Cruz showed an interest in music from a young age, but her father wanted her to be a teacher "one of the few careers that a poor Black person could study in Cuba" and which she abandoned when she was close to finishing it, recalls Cuban philologist Rosa Marquetti in her book "Celia en Cuba (1925-1962)", about the singer's career in her country, a period about which little is known.
FANIA DID NOT MAKE CELIA FAMOUS
She told EFE that with her book, published in 2022, she wanted to show that "Celia is a phenomenon that transcends generations, that she was a diva and that her contributions to Cuban music were enormous" and also to end the idea that it was the Fania orchestra that made her famous.

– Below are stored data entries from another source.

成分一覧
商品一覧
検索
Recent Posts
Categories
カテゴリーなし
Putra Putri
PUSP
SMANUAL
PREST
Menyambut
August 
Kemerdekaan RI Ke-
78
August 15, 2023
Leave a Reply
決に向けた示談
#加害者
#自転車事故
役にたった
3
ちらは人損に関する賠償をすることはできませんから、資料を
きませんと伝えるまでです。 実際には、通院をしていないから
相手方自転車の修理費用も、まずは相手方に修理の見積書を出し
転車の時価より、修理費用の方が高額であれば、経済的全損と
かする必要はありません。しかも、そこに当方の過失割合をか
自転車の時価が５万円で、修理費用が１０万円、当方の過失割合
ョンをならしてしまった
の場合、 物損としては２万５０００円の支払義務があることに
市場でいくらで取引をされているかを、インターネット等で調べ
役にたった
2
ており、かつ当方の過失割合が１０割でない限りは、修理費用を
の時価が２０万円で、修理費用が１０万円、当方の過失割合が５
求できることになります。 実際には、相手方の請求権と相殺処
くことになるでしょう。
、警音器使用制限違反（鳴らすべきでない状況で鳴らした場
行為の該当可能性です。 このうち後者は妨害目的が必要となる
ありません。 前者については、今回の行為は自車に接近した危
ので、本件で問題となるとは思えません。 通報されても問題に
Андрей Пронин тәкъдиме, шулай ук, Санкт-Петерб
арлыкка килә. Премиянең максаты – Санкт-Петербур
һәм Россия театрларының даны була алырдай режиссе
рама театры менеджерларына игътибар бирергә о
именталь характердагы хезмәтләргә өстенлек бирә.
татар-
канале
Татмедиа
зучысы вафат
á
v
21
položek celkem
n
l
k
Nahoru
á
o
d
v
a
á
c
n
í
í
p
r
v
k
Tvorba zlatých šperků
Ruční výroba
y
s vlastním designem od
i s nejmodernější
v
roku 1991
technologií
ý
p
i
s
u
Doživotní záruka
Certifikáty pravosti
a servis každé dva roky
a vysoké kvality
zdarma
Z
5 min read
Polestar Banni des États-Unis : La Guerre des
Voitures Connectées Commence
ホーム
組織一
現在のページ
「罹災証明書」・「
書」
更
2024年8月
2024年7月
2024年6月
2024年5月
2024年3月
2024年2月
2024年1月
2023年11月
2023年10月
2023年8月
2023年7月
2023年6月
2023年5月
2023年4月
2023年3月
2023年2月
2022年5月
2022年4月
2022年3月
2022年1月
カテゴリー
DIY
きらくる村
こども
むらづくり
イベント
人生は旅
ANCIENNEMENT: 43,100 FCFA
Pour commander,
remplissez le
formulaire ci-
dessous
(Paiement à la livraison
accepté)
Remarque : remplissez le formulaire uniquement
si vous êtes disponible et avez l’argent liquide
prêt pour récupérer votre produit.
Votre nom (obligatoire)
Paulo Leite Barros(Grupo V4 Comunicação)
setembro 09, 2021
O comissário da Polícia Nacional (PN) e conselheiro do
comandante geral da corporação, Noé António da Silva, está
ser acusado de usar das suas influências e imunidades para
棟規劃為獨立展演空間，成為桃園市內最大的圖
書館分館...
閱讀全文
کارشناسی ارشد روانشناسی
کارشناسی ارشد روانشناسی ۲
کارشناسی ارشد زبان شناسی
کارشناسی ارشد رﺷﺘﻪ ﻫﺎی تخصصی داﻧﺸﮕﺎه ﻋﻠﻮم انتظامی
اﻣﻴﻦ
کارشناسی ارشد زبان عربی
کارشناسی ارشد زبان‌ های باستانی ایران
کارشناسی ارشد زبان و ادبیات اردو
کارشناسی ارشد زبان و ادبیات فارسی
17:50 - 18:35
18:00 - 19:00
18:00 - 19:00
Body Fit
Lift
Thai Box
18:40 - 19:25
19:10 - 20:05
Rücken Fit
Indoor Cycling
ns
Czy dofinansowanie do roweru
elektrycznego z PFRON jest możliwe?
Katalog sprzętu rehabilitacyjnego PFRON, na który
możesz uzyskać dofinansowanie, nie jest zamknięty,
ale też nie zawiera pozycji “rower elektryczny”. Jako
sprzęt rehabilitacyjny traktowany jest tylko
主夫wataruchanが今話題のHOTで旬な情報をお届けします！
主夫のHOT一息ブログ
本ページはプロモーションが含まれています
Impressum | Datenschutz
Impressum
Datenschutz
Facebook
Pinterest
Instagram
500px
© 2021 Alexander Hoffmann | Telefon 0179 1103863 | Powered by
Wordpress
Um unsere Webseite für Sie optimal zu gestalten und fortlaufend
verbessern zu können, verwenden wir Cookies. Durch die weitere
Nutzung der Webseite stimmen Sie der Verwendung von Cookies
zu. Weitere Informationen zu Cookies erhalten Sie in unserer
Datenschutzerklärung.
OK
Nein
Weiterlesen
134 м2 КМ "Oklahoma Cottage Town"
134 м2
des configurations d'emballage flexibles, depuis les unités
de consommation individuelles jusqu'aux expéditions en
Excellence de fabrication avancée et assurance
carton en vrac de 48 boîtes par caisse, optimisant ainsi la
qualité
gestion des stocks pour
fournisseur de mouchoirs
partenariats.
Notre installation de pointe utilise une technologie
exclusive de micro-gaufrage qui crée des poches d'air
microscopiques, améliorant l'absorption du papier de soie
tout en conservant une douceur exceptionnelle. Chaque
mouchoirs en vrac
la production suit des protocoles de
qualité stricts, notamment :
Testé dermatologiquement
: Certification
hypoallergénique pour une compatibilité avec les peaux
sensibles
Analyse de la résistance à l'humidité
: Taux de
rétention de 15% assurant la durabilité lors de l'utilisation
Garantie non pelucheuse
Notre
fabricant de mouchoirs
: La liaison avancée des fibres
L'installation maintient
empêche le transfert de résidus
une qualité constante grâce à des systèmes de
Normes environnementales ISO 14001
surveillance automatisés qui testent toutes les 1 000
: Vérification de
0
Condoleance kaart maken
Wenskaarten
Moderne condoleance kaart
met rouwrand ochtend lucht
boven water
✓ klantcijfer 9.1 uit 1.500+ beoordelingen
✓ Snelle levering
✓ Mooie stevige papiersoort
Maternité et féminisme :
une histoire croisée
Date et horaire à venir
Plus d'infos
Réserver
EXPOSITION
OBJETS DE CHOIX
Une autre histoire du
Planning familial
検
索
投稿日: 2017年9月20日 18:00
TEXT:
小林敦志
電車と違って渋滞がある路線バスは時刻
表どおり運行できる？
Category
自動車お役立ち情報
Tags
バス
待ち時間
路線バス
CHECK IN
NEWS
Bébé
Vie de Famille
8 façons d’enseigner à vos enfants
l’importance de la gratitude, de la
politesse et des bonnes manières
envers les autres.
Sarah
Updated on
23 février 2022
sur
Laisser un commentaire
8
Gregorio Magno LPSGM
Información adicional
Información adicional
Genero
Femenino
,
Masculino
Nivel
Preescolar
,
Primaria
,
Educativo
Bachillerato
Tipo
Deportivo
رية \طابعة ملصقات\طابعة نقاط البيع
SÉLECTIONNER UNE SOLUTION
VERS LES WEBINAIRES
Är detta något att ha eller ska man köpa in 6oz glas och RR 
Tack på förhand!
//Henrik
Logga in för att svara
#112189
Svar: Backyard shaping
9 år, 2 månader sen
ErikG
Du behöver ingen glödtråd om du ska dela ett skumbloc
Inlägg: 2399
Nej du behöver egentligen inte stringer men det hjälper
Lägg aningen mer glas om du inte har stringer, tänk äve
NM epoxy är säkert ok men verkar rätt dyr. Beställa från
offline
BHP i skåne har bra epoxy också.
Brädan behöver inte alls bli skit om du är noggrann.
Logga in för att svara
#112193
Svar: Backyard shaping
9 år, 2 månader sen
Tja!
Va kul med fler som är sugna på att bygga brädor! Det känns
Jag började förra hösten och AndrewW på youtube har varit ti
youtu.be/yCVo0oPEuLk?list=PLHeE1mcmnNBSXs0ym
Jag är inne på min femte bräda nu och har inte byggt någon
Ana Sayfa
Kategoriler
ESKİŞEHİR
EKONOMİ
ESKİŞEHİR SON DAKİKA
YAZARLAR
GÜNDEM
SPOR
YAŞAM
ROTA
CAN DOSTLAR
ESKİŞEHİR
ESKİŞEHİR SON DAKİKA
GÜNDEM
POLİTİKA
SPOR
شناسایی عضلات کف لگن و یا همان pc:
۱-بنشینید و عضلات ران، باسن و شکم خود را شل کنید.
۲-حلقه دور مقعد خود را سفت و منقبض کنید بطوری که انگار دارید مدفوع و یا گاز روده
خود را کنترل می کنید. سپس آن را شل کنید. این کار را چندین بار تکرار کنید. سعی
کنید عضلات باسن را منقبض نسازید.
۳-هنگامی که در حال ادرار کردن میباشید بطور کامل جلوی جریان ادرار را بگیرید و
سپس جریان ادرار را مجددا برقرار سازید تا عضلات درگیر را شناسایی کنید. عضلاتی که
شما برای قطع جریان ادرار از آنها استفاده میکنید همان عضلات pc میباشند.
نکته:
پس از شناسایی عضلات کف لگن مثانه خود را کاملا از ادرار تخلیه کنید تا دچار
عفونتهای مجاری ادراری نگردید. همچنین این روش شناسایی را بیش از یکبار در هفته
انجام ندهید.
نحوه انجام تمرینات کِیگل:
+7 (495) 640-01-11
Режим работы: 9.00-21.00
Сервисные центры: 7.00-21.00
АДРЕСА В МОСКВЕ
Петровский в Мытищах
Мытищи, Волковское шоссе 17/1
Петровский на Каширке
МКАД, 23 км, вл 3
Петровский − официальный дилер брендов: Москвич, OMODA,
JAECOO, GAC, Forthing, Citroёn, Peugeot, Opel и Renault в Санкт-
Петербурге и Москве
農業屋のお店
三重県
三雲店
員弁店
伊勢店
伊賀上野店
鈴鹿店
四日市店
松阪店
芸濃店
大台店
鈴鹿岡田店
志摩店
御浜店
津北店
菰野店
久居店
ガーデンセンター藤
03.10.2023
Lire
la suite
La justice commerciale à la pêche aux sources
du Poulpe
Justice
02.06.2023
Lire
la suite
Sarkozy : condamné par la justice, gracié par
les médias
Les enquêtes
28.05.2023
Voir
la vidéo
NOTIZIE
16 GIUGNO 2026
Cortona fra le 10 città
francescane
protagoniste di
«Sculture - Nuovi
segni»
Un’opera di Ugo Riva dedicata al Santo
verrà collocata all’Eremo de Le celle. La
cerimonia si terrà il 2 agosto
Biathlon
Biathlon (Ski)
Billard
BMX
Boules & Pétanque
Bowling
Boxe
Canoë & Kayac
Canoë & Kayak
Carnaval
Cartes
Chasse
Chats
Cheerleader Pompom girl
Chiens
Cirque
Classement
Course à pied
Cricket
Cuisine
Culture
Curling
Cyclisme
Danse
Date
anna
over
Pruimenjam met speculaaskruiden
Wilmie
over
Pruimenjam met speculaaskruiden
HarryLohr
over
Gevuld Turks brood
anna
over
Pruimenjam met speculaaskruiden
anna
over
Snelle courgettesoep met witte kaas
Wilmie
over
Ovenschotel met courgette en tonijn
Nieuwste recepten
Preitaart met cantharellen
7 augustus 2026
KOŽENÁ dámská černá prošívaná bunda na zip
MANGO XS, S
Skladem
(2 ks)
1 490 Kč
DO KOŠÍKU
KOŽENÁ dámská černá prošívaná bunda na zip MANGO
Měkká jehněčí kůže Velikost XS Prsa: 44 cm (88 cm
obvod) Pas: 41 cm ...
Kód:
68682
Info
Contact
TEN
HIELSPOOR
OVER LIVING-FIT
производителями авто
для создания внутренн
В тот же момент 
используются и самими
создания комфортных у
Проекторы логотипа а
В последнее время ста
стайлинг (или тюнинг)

"With Fania her popularity expands, because she had already traveled and was famous in other countries (before coming to the U.S.) where she traveled singing with the Sonora Matancera. In Cuba she did lyrical theater, vernacular theater, she was one of the great stars of the Tropicana cabaret and she did a radio novel", she recalled.
She assures that beyond the musical legacy, the singer left a legacy to Latin women "of her values, of her perseverance, intelligence, of knowing how to fight for her dreams, of her shrewdness in dealing with complex situations".
"She was able to assert herself without losing human quality, without stepping on anyone's head and with that legacy many women identify themselves, including me", she affirms.
"She had respect for the public, she was aware of who she was, she knew the weight of her name but also that without that public she would not have gotten where she got", said Marquetti, who is working on the second part of the history of the artist's career.
When news of her death became known, many admirers gathered in front of the funeral home in New York where her remains were taken and sang embracing her photos and records, while sharing memories for long hours.
After almost a week of massive funeral rites of popular fervor, during which her remains were laid to rest in Miami and New York, she was buried in her mausoleum and rests next to her husband Pedro Knight, who died four years later.
Her death has not stopped the recognition of this icon of Latin music, and among the tributes is the release on the market of the Barbie-Celia Cruz doll next September, and in 2025 she will be immortalized on a 25-cent coin in the U.S.